Ducey’s budget proposal does make limited positive steps in realizing some of the above goals. In addition to boosts in state spending for K-12 and higher education, it provides very modest increases in teacher salaries, bonuses for teachers at low-income schools, extra funding for top-performing institutions and forgiveness of student loans for students teaching in the fields of science, technology, engineering and math.
Raising teacher salaries and deferring their debt is a step in the right direction if we want to recognize the crucial function they play in a well-functioning educational system. Like doctors or lawyers, teachers deserve to be treated as professionals that are endowed with one of society’s most important roles: educating future laborers, professionals and citizens.
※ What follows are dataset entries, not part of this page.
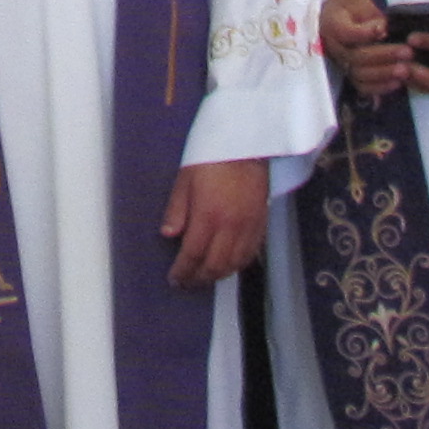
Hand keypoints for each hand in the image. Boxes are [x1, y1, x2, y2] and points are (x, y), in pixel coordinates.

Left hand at [160, 158, 269, 289]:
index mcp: (208, 215)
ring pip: (234, 265)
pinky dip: (237, 266)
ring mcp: (248, 227)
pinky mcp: (261, 224)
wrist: (248, 146)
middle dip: (199, 278)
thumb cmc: (212, 158)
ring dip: (218, 275)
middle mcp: (230, 226)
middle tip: (187, 282)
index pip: (193, 254)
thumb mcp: (185, 179)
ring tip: (205, 276)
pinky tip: (227, 265)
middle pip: (214, 266)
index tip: (175, 279)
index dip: (183, 271)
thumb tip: (168, 235)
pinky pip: (250, 254)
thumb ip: (176, 209)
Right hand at [320, 0, 409, 96]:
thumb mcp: (359, 2)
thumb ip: (369, 14)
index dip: (365, 34)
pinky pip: (362, 86)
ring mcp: (341, 63)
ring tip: (406, 70)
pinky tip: (398, 83)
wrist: (339, 20)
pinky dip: (380, 87)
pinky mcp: (350, 75)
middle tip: (407, 52)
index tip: (384, 30)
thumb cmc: (352, 9)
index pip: (346, 33)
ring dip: (384, 73)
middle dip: (384, 56)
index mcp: (333, 24)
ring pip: (359, 74)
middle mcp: (333, 47)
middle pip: (355, 56)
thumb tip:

It’s arguable whether these budgetary changes, which many political opponents and critics decry as piecemeal and meaningless in the long term, will do much to move the needle in a positive direction for test performance, graduation rates or education outcomes in the next few years.
To realize major changes in a disappointing educational system, we must realize major changes in how we think about education. This may require a critical reexamination of the cultural, historical and economic factors that have shaped US education, as well as a reckoning of what our true priorities are when we discuss the educational future for students.
Funding, while it might be a metric of how much we care about education, is not a measurement of quality or achievement. To reach those goals, we must change how we treat students, value teachers and recognize academic achievement.